In a recent case involving a motion for summary judgment, the Tax Court drew some interesting conclusions about a phantom stock plan. Phantom stock is not real stock. It is a form of deferred compensation paid to an employee and its value tracks the performance of the company stock. If the stock increases in value, the employee’s phantom stock account becomes more valuable. If the stock’s value declines, the employee’s account becomes less valuable. Gary Hurford worked for the Hunt Oil Company, which had a phantom stock deferred compensation program. When Gary died in 1999, his account was worth $6,411,000, which was reported on his estate tax return. He left the account to his wife, Thelma. Reporting the phantom stock on Gary’s estate tax return did not result in a tax basis increase because phantom stock is treated as “income in respect of a decedent,” which does not get the benefit of a basis increase at death.

Upon inheriting the account, in 2000 Thelma transferred it to a partnership called Hurford Investments No. 2, Ltd. (“HI-2”) which had been created to hold this asset. This is where the first mistake occurred. Thelma should have reported the value of the phantom stock account at the time of the transfer to HI-2 as ordinary income under IRC Section 691(a)(2). She did not report any income; however, HI-2 reported short term capital gain in the amount of $6,411,000. This was also not correct but at least the government got its tax money. The IRS later agreed that HI-2 obtained a tax basis of $6,411,000 by virtue of having reported the short term capital gain.

Thelma died in 2001. In a prior Tax Court case, it was determined that the value of the phantom stock account was included in Thelma’s estate for estate tax purposes because of certain interests she was found to have retained. The value of the account on the date of her death was $9,600,000.

In 2004, which was five years after Gary’s death, the phantom stock holding was terminated under the plan. This means that an account was created in the name of HI-2 that had an initial value equal to the value of the phantom stock account in 2004. This account could still grow or decline with the value of Hunt Oil Stock though not as much.

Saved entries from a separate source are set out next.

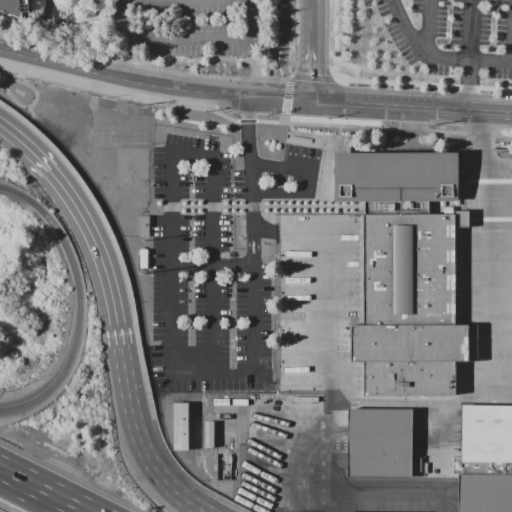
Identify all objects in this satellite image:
road: (315, 4)
building: (16, 7)
building: (14, 8)
road: (427, 26)
parking lot: (203, 27)
road: (469, 29)
road: (280, 30)
road: (202, 38)
road: (296, 38)
road: (123, 40)
road: (277, 41)
road: (510, 43)
road: (314, 55)
road: (437, 55)
road: (143, 66)
road: (278, 66)
road: (351, 66)
road: (312, 76)
road: (337, 77)
road: (123, 79)
road: (385, 81)
road: (467, 83)
road: (119, 91)
road: (287, 95)
road: (281, 98)
road: (216, 100)
road: (390, 105)
road: (214, 108)
road: (489, 110)
road: (283, 119)
road: (246, 120)
road: (358, 127)
road: (303, 131)
road: (479, 132)
road: (331, 135)
road: (503, 136)
flagpole: (344, 137)
road: (20, 142)
road: (250, 161)
road: (498, 172)
road: (305, 175)
road: (264, 229)
road: (92, 236)
road: (63, 240)
road: (492, 244)
road: (170, 245)
road: (212, 266)
building: (406, 269)
building: (405, 272)
road: (328, 294)
road: (76, 347)
road: (125, 370)
road: (492, 389)
road: (411, 399)
road: (40, 400)
road: (311, 414)
building: (179, 426)
building: (487, 436)
building: (378, 442)
building: (381, 446)
road: (143, 447)
building: (483, 459)
road: (303, 474)
road: (44, 489)
road: (29, 490)
road: (180, 495)
building: (485, 495)
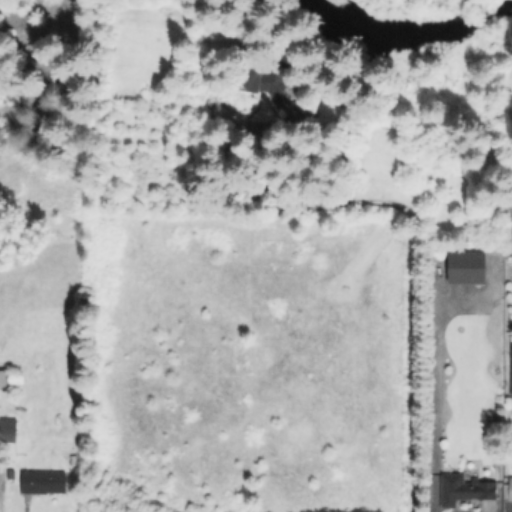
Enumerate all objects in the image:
building: (279, 90)
building: (464, 266)
building: (467, 266)
road: (403, 306)
building: (511, 374)
building: (3, 378)
building: (4, 379)
building: (7, 428)
building: (9, 431)
building: (41, 481)
building: (45, 483)
building: (509, 487)
building: (462, 488)
building: (465, 490)
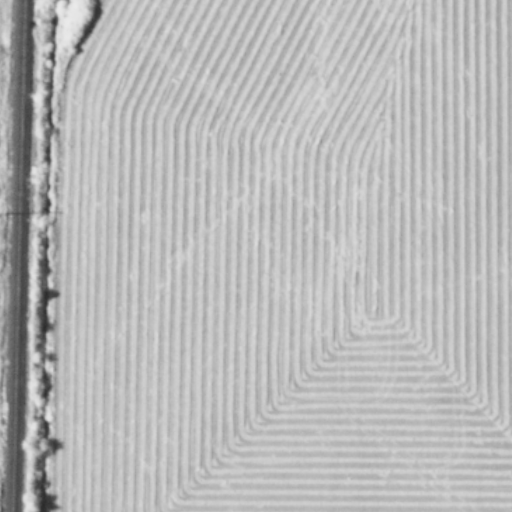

Any growth could not exceed the 90 day Treasury rate. In 2006, Hunt Oil elected to cash out this account and paid HI-2 the sum of $13,000,000, the account’s value at the time.

Two questions had to be addressed that ended up back in the Tax Court. How much gain resulted and was the gain ordinary income or capital gain? The court addressed these questions in Hurford Investments No. 2, Ltd., v. Commissioner (Docket No 23017-11, 4-17-17). The IRS had previously agreed that HI-2 had a tax basis in the account of $6,411,000 as a result of having paid tax on that amount in 2000. HI-2, however, argued that its basis should be increased to the fair market value at Thelma’s death in 2001, which was $9,600,000. The court held that because the account had been included in Thelma’s estate for estate tax purposes, its basis was the fair market value at Thelma’s death, so HI-2 benefited from a basis increase of over $3,000,000.

The court’s resolution of the capital gain vs. ordinary income question was interesting. Everyone agreed that at Gary’s death in 1999, the account represented ordinary income under IRC Section 691 and continued such characterization under Thelma’s ownership. The court pointed out, however, that the character of property can change. When Thelma transferred the account to the partnership, Section 691 ceased to apply. Thelma should have recognized the value of the account as ordinary income at that time and thereafter the account was no longer governed by Section 691. The court then turned to Section 1221 to review the definition of a capital asset. A capital asset is defined as property other than certain specific types of property that are excluded. Because the account did not fall under any of the exclusions, the court concluded that in the hands of HI-2 it was a capital asset.

HI-2 had one more hurdle to clear to obtain capital gain treatment. It had to demonstrate that the account was disposed of in a “sale or exchange” transaction in order for capital gain income to result. The IRS argued that Hunt Oil closing the account in 2006 and paying HI-2 its balance did not amount to a sale or exchange transaction. HI-2 even agreed that the closing of the account was not a sale or exchange transaction but argued that IRC Section 1234A afforded it capital gain treatment nonetheless. This section provides that gain or loss from the cancellation, lapse, expiration, or other termination of a right or obligation with respect to property which is a capital asset shall be treated as gain or loss from the sale of capital asset. The Code itself provides the necessary sale or exchange treatment.

The court agreed that Section 1234A applied. HI-2 had the right to liquidate the account at any time after 2004 and prior to 2006 when Hunt chose to liquidate the account. Hunt’s action amounted to the termination of HI-2’s right to sell the account back to Hunt, and therefore Section 1234A applied and capital gain resulted from an asset that started life as ordinary income.